Document excerpt Start Marker
  • Thumbnail Image
    Item
    A Tale of Two Courses; Teaching and Learning Undergraduate Abstract Algebra
    (2007-11-21) Fukawa-Connelly, Timothy P; Campbell, Patricia F; Fey, James T; Curriculum and Instruction; Digital Repository at the University of Maryland; University of Maryland (College Park, Md.)
    The abstract algebra course is an important point in the education of undergraduate mathematics majors and secondary mathematics teachers. Abstract algebra teachers have multiple goals for student learning, and the literature suggests that students have difficulty meeting these goals. Advisory reports have called for a move away from lecture toward investigation-based class sessions as a means of improving student understanding. Thus, it is appropriate to understand what is happening in the current teaching and associated learning of abstract algebra. The present study examined teaching and learning in two abstract algebra classrooms, one consciously using a lecture-based (i.e., deduction-theory-proof, or DTP) mode of instruction and the other an investigative approach. Instructional data was collected in classroom observations, and multiple written instruments and a set of interviews were used to evaluate student learning. Each instructor hoped students would develop a deep and connected knowledge base and attempted to create classroom environments where students were constantly engaged as a means of doing so. In the lecture class, writing proofs was the central activity of class meetings; nearly every class period included at least one proof. In the investigative class, the processes of computing and searching for patterns in various structures were emphasized. At the end of the semester, students demonstrated mixed levels of proficiency. Generally, students did well on items that were relatively familiar, and poorly when the content or context was unfamiliar. In the DTP course, two students demonstrated significant proficiency with analytical argument; the remainder demonstrated mixed proficiency with proof and very little proficiency with other content. The students in the investigative class all seemed to develop similar levels of proficiency with the content, and demonstrated more willingness to explore unknown structures. This study may prompt discussions about the relative importance of developing proof-proficiency, students' ability to formulate and investigate hypotheses, developing students' content knowledge, and students' ability to operate in and analyze novel structures.
Document excerpt End Marker
Information given Start Marker
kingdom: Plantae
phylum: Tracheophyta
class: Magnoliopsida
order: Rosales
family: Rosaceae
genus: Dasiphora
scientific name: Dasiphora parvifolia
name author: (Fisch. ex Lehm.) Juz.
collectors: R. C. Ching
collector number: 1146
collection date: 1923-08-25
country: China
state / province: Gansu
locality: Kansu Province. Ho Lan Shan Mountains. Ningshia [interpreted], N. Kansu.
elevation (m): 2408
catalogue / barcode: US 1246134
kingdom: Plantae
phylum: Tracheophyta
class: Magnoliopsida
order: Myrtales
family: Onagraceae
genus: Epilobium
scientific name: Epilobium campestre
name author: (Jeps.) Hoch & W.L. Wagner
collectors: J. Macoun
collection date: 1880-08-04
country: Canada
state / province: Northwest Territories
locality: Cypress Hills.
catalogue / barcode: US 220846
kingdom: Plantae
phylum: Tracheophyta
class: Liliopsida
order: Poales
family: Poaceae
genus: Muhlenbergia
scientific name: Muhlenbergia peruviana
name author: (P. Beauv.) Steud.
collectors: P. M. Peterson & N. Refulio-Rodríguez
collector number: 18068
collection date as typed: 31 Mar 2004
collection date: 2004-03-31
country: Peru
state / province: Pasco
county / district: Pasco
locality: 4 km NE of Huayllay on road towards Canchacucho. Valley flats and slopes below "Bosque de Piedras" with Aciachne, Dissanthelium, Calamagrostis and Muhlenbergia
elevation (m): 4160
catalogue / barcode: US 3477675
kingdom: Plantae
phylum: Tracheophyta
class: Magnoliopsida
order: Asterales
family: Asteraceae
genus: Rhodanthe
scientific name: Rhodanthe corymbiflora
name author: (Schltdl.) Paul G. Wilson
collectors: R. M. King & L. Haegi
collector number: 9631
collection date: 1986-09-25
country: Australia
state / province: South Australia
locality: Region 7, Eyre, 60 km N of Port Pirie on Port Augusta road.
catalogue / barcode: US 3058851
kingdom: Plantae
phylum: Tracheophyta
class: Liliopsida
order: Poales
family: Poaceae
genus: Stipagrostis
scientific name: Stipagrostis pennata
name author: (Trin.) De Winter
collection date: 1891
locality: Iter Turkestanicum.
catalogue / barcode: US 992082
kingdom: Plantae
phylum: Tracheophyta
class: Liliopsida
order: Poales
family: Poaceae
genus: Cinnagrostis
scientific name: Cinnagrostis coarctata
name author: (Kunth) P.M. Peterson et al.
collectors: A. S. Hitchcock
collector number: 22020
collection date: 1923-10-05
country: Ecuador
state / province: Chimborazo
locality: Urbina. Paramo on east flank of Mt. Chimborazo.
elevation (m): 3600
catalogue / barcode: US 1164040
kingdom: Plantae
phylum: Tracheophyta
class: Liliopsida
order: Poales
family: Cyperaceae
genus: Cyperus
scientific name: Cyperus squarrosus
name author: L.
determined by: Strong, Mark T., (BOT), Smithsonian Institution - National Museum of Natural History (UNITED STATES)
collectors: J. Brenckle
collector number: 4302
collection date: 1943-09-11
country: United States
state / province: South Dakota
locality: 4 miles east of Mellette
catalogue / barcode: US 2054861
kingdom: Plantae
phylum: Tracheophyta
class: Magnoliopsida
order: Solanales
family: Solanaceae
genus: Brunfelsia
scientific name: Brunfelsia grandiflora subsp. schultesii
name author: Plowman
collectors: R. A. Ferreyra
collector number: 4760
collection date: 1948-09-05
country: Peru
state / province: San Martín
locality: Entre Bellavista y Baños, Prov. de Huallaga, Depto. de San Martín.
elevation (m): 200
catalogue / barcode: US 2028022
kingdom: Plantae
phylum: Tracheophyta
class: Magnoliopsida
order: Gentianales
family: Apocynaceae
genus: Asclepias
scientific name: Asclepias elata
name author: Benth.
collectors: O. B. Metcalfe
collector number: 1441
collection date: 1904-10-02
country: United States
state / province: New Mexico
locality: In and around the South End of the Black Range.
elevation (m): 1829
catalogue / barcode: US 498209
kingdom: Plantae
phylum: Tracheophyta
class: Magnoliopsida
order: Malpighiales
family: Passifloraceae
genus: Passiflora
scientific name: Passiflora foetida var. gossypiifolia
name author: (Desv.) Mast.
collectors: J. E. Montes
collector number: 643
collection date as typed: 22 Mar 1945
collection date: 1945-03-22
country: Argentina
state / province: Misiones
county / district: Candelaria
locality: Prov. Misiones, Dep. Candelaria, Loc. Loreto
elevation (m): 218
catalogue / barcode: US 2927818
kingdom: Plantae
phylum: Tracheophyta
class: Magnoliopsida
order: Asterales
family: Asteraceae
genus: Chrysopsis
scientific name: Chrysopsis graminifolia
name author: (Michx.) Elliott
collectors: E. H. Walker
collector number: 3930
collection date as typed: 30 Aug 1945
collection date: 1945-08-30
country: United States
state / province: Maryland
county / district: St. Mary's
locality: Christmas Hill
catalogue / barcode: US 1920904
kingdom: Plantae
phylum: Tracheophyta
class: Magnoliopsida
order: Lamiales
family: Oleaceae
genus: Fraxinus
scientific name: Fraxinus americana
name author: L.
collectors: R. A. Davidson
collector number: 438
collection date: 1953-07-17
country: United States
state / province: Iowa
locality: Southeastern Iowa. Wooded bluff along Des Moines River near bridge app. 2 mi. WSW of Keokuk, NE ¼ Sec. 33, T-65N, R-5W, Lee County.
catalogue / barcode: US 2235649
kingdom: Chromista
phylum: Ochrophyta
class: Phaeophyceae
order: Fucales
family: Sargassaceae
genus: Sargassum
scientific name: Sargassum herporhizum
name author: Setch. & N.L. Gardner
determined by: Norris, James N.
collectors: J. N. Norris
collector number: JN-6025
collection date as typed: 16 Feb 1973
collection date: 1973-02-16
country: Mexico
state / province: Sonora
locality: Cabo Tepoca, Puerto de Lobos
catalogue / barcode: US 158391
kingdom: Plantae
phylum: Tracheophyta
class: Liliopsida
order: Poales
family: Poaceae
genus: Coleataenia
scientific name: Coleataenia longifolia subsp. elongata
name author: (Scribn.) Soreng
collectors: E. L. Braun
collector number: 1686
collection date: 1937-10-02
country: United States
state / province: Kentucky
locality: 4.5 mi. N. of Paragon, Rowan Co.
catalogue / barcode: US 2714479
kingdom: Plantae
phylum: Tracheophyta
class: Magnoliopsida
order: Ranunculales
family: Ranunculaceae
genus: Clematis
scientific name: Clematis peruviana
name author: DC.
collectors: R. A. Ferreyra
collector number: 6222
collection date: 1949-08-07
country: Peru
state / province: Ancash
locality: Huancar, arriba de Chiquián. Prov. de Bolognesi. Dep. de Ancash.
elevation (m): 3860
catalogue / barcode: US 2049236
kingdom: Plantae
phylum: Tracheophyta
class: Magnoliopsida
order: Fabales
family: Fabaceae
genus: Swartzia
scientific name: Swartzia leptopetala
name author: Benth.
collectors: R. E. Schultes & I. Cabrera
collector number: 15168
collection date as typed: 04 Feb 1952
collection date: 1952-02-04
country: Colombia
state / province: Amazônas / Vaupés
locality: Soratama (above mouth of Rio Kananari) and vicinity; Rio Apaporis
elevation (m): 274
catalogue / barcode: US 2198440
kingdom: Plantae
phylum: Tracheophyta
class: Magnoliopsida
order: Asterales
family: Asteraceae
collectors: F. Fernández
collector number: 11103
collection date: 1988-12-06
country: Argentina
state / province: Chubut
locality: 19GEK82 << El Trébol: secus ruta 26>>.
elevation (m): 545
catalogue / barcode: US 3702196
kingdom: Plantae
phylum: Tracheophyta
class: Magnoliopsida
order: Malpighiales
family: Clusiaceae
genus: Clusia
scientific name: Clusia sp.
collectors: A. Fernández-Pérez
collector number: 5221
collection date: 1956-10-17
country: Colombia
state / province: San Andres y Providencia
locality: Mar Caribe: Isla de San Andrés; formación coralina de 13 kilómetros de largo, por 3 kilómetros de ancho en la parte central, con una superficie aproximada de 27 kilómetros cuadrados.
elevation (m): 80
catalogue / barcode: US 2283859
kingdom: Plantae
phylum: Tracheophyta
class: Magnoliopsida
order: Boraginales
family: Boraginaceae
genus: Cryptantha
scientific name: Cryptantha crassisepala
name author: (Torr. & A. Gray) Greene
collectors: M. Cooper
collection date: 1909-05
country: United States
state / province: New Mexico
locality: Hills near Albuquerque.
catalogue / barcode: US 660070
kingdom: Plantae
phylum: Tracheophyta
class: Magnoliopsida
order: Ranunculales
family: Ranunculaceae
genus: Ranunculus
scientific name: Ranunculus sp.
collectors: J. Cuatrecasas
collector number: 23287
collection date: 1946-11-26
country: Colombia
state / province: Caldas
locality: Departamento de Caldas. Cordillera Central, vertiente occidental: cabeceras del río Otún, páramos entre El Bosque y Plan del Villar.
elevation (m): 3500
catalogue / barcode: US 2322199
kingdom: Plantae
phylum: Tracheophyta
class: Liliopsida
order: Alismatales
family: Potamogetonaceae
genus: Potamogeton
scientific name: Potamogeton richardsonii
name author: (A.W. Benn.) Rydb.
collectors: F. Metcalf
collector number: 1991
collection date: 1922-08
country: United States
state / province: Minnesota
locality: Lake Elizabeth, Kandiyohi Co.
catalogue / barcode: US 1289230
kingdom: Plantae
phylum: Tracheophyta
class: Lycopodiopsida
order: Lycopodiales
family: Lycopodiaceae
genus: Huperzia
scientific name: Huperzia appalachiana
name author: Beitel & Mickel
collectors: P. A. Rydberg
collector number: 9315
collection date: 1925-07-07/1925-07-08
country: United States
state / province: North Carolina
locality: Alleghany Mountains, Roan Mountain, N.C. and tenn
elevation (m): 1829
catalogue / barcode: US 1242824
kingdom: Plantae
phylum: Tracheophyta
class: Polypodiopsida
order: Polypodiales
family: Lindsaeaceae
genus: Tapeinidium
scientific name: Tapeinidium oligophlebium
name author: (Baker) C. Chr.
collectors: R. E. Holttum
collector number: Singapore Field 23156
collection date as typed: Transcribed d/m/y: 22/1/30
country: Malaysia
Information given End Marker
• Task directions: Translate this sentence from the study summary into Spanish: "At the end of the semester, students demonstrated mixed levels of proficiency." Please work from the study summary alone.

• Answer box: Al final del semestre, los estudiantes demostraron niveles mixtos de competencia.